In writing this text, it was my objective to first provide the basic building blocks of polymer science and engineering by coverage of fundamental polymer chemistry and materials topics given in Chapters 1 through 7.
As a supplement to the traditional coverage of polymer thermodynamics, extensive discussion of phase equilibria, equation-of- state theories, and UNIFAC has been included in Chapter 3. Coverage of rheology, including the use of constitutive equations and the modeling of simple flow geometries, and the fundamentals of polymer processing operations are given in Chapter 11.
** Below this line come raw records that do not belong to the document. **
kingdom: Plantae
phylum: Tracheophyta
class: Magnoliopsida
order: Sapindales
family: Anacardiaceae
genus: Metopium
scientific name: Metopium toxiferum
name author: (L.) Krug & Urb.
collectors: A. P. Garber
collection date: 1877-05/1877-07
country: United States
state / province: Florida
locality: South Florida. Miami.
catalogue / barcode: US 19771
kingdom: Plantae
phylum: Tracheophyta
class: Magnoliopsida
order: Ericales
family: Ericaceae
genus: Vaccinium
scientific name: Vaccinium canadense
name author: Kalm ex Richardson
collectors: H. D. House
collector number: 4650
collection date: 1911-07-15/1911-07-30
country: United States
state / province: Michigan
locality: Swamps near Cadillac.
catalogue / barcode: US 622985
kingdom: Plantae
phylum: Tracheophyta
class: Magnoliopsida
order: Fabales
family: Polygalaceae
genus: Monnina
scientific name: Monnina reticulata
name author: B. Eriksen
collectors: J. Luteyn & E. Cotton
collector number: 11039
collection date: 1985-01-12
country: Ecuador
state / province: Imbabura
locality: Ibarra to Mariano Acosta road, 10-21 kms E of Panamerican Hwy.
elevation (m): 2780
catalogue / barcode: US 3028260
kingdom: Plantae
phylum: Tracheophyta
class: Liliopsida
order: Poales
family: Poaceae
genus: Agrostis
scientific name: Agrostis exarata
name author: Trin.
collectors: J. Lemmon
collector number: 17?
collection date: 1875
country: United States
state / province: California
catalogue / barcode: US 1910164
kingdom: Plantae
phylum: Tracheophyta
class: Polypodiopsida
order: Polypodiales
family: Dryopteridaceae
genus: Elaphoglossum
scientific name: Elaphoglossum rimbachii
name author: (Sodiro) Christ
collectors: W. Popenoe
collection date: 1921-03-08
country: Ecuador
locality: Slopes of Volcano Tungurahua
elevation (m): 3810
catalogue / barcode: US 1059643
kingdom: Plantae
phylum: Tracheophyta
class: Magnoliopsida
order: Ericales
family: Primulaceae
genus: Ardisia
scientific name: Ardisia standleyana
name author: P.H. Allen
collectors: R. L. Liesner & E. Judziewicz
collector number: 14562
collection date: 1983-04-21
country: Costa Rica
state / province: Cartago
Finally, I wanted to provide information on the exciting new materialsnowavailable and the emerging areas of technological growth that could motivate a new generation of scientists and engineers. For this reason, engineering and specialty polymers are surveyed in Chapter 10 and important new applications for polymers in separations (membrane separations), electronics (conducting polymers), biotechnology (controlled drug release), and other specialized areas of engineering are given in Chapter 12. In all, this has been an ambitious undertaking and I hope that I have succeeded in at least some of these goals.
Although the intended audience for this text is advanced undergraduates and graduate students in chemical engineering, the coverage of polymer science fundamentals (Chapters 1 through 7) should be suitable for a semester course in a materials science or chemistry curriculum.
Chapters 8 through 10 intended as survey chapters of the principal categories of polymers commodity thermoplastics and fibers, network polymers (elastomers and thermosets), and engineering and specialty polymers may be included to supplement and reinforce the material presented in the chapters on fundamentals and should serve as a useful reference source for the practicing scientist or engineer in the plastics industry.